The Blazers were 2-2-0 against Portland this season, including a 5-4 overtime victory in the Rose City on Oct. 14 and a 5-1 victory at home on March 7.
“They have a lot of offence,” Willick said of the Winterhawks, who finished with 102 points, three more than the Blazers. “They have a lot of guys who can score goals. It’s going to be a defensive mentality for us.”
The Royals swept a late-season doubleheader from visiting Portland, so Willick asked Victoria forward Tim Traber, a friend from their hometown of Prince George, how it happened.
“He said, ‘We just took it to them physically and eventually their D-men shied away,’ ” Willick recounted. “If we can learn from that and take that kind of game to them, that’ll be the game plan.
“We have to take the body on them.”
In that March 7 game, the Blazers erased a 1-0 deficit with five third-period goals in what may have been their best 20 minutes of the season.
“We know that they’re beatable,” Willick said. “We know we can do it. We’ve done it twice this season.”
The series is expected to begin with games in Portland on April 6 and 7. Tentative dates for Games 3 and 4 in Kamloops are April 10 and 11. Although dates had yet to be finalized last night, tickets are available at the Interior Savings Centre box office.
Willick, for one, can hardly wait to get started.
After all, the 28-goal man had a series-leading five goals against Victoria, scoring once in each of the first three games and then getting two in Game 4. His hot streak followed a six-game season-ending drought.
“There are little slumps here and there in the season,” he said, explaining that he wasn’t too concerned. “Obviously, I wanted to hit the 30-goal mark, but I knew if I just kept doing what I was doing the puck was going to go in eventually.”
Which is just what has happened.
“I’m just playing the game,” he added. “Every now and then the bounces go your way.”
As he pointed out, he scored two goals against Victoria with shots going in off a goal post.
“In Game 3, off the post, off a skate and it turned into the net somehow,” Willick said with a chuckle. “That’s a bounce I’ll take.”

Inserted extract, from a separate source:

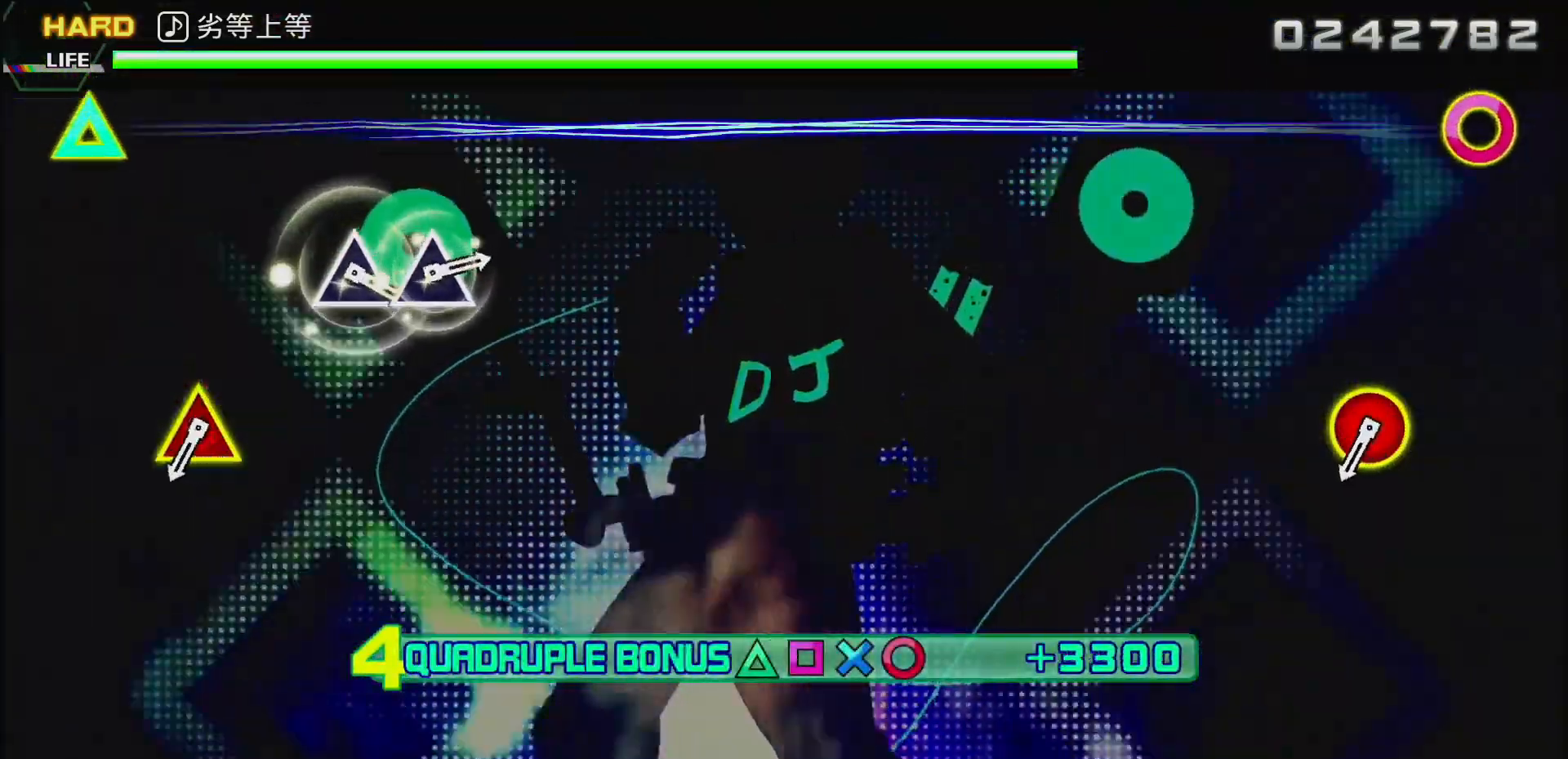
{"buttons": [], "left_stick": "center", "right_stick": "center", "events": [[383, "L2", "up"], [400, "CIRCLE", "up"]]}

The bounces have been especially sweet, too, because Willick was a freshman with the Blazers two years ago when they were swept from the first round by the Vancouver Giants. And he was part of the team that didn’t even make last season’s playoffs.
“It’s unbelieveable,” Willick said of the feeling that comes with the team having won a playoff round for the first time since 1999. “And after the last two seasons . . . to be on the opposite end of a series sweep is an unreal feeling.

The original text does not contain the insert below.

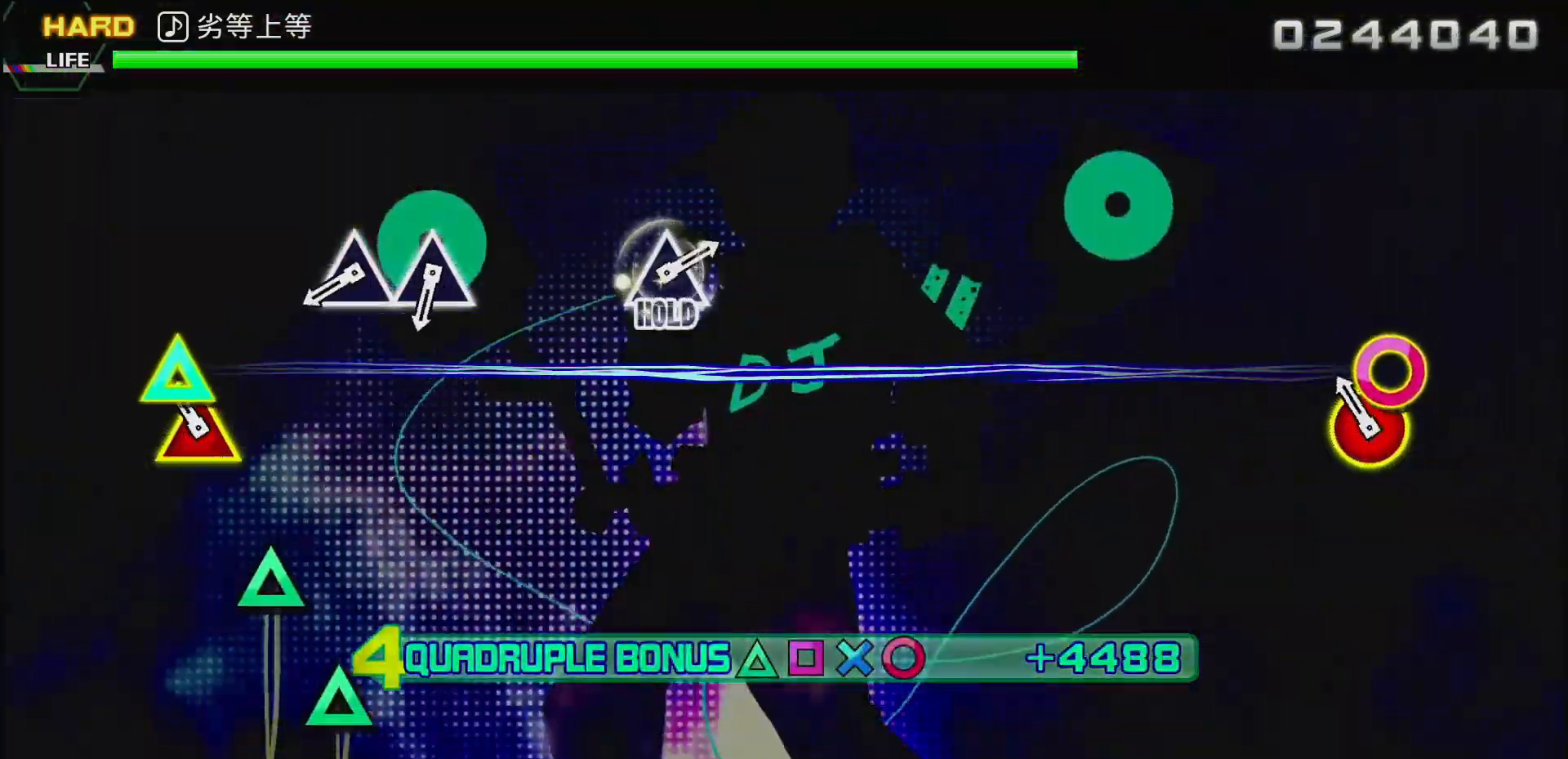
{"buttons": ["TRIANGLE"], "left_stick": "center", "right_stick": "center", "events": [[83, "CIRCLE", "down"], [83, "DPAD_UP", "down"], [200, "DPAD_UP", "up"], [217, "CIRCLE", "up"], [450, "TRIANGLE", "down"]]}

“You don’t want to be a part of that other side ever. It’s awful.”
JUST NOTES: Kamloops went 10-1-1 against Victoria this season, outscoring the Royals 61-32 in the process. . . . The Kamloops power play went 5-for-19 in the four games, while its penalty killers were an exceptional 15-for-16. . . . The Blazers and Portland last met in the playoffs in the spring of 1995. They both advanced out of a round-robin series — Kamloops beat visiting Portland 6-0; the Winterhawks won 4-3 in OT at home — before the Blazers took a best-of-seven Western Conference semifinal, 4-1. Kamloops lost the opener and then won four in a row. . . . The Blazers, of course, would go on to win the 1995 Memorial Cup.